Кровь татарских князей, кровь предка Соломонии, мурзы Четала, опять вспыхнула в жилах. Бледные до сих пор щёки сразу побагровели. Мрачно горевшие, заплаканные глаза сразу засверкали, как раскалённые угли.
Грудь, которая перед этим была словно камнем тяжёлым сдавлена, опять ходенём заходила, заволновалась. Какой-то клубок подбежал, подкатился из глубины — к самому горлу. Давит княгиню, больно ей.
Красные от жары и напряжённого состояния бояре, стоявшие поближе, зашептались между собой:
— Гляди, никак, на неё находит. Пожалуй, не удастся по чину и обряду доправить?!
А уже на неё собираются возлагать облачение иноческое.
Вот приблизился Даниил.
Почувствовав его дыхание почти на своём лице, Соломония вздрогнула, невнятно застонала.

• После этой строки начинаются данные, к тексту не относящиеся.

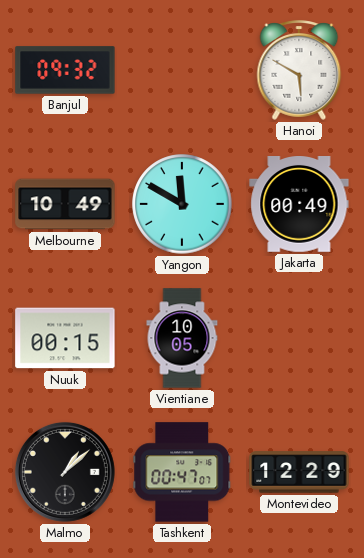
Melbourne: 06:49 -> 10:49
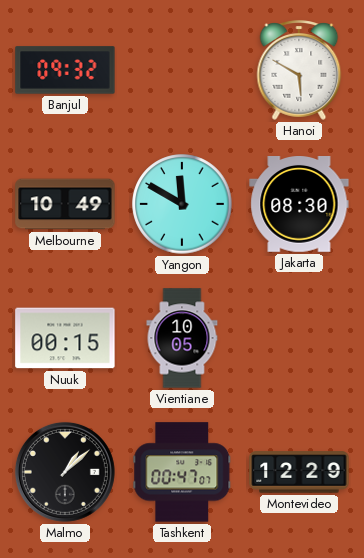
Jakarta: 00:49 -> 08:30
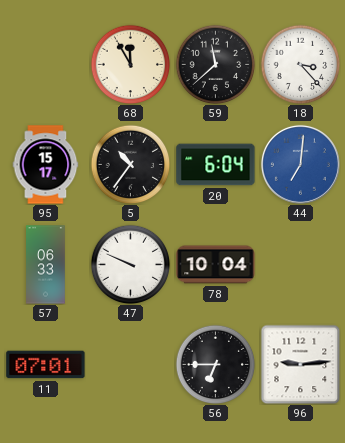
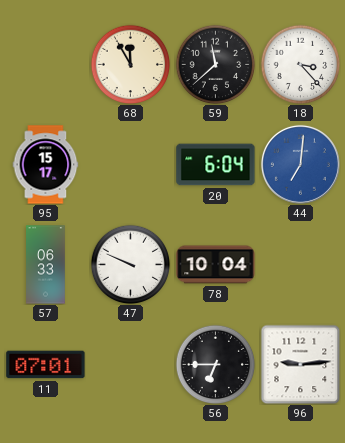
5: 10:36 -> none
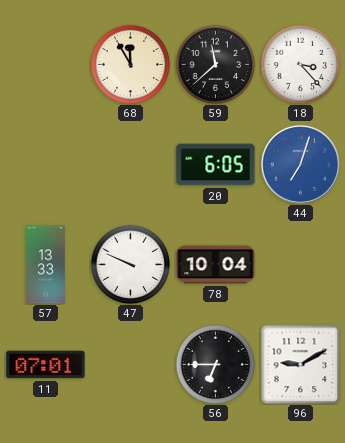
95: 15:17 -> none
20: 6:04 -> 6:05
44: 7:01 -> 7:03
57: 06:33 -> 13:33
96: 9:14 -> 9:10
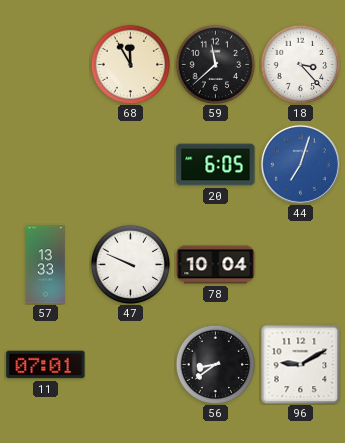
56: 6:45 -> 8:39
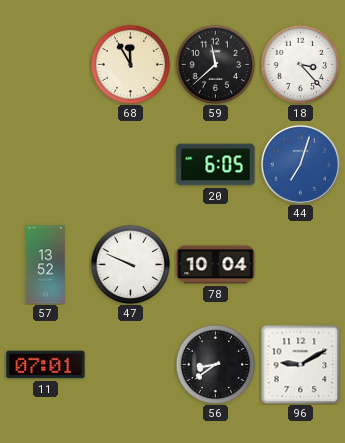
57: 13:33 -> 13:52
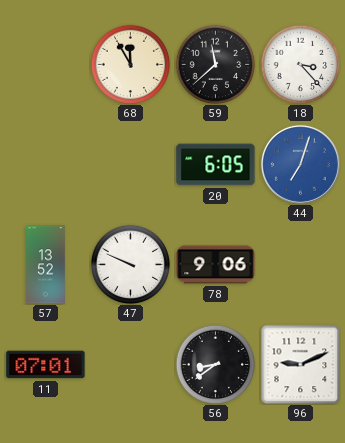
78: 10:04 -> 9:06
96: 9:10 -> 9:11
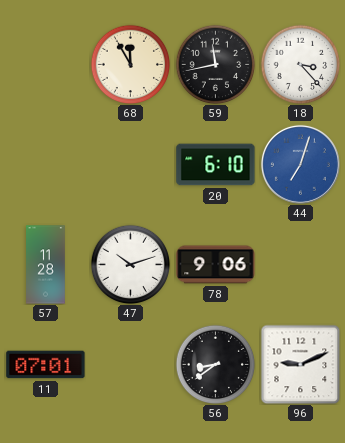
59: 11:38 -> 11:43
20: 6:05 -> 6:10
57: 13:52 -> 11:28
47: 9:49 -> 10:12
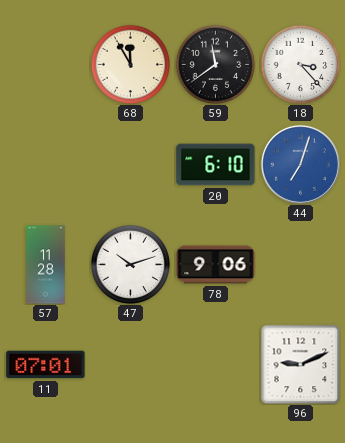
59: 11:43 -> 11:39
56: 8:39 -> none
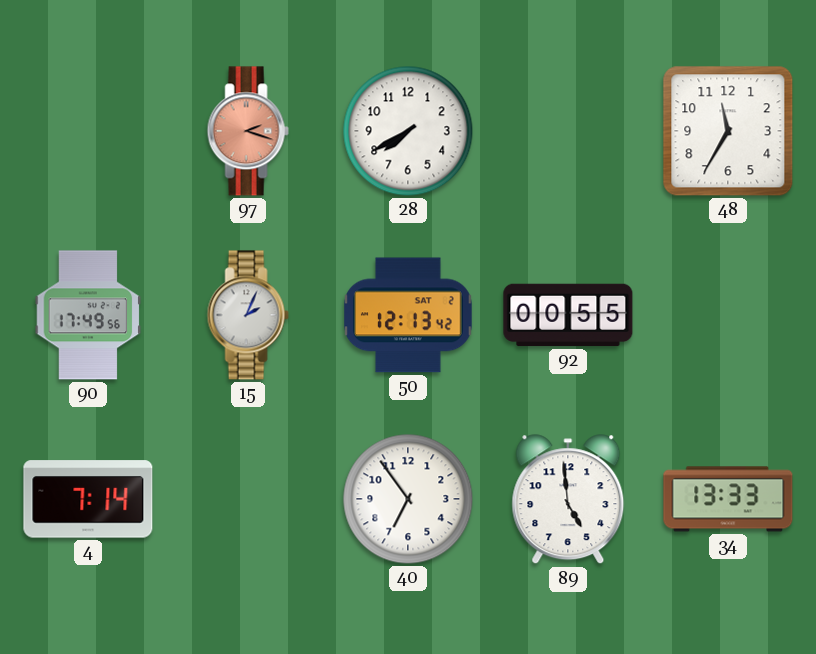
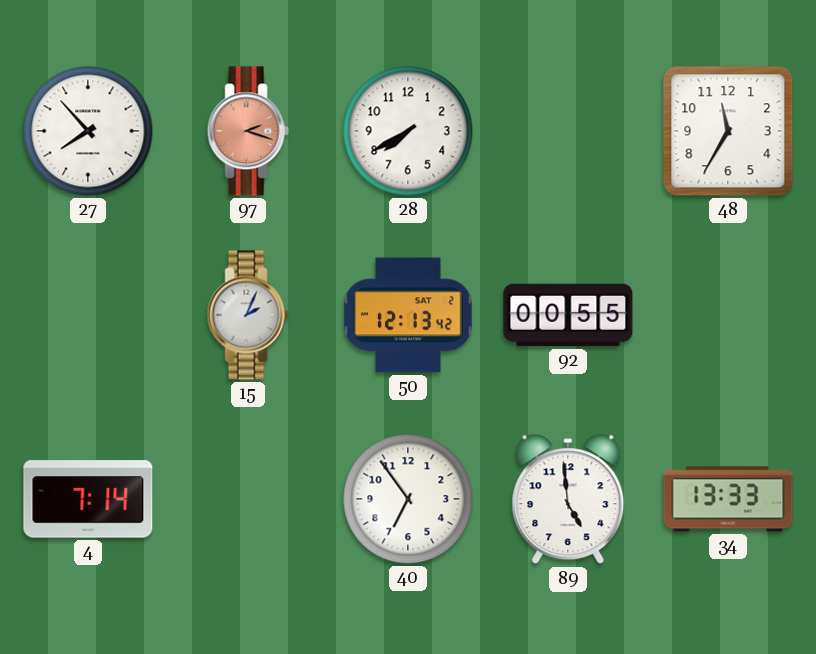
27: none -> 7:53
90: 17:49 -> none
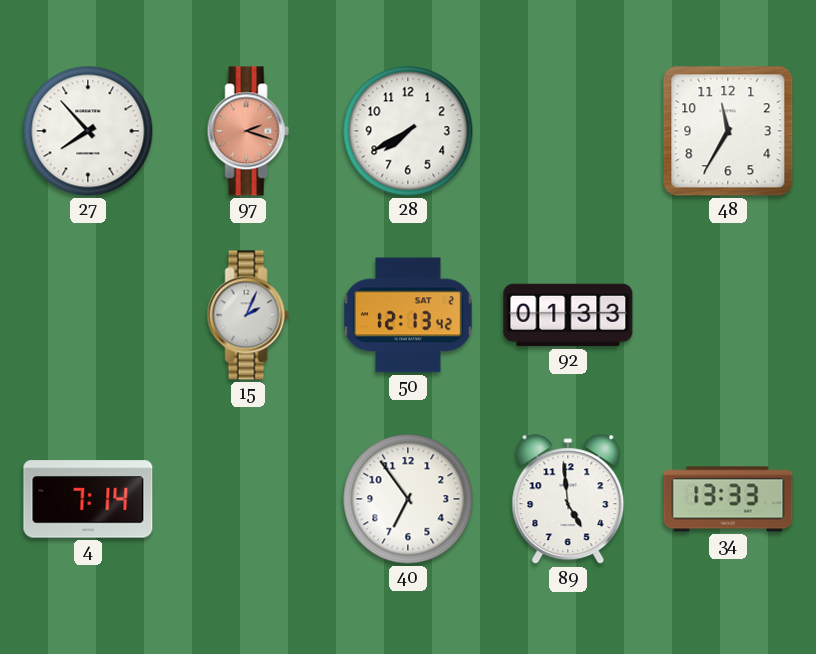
92: 00:55 -> 01:33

— Смирися, жено! Не твори соблазну! — раздаётся ненавистный, властный голос.
Приняв ножницы из рук иерея, митрополит коснулся распущенных волос княгини.
Та громче застонала и забилась в истерических рыданиях.
Две сильные монахини, выбранные и приставленные здесь нарочно, поддерживают под руки несчастную, но теперь едва могут удержать Соломонию, так порывисто и сильно рвётся и трепещет она всем телом у них в руках.
— Нет… нет… не… хочу… не изволю сама… на это!.. — с визгом вырывается из груди у Соломонии, губы которой до сих пор словно судорогой были сжаты.
Но её не слушают.
Клир старается громким пением покрыть жалобы, крики и плач женщины, а Даниил быстро и сильно смыкает концы ножниц над волнистыми прядями её волос, которые чёрным блестящим каскадом падают вниз.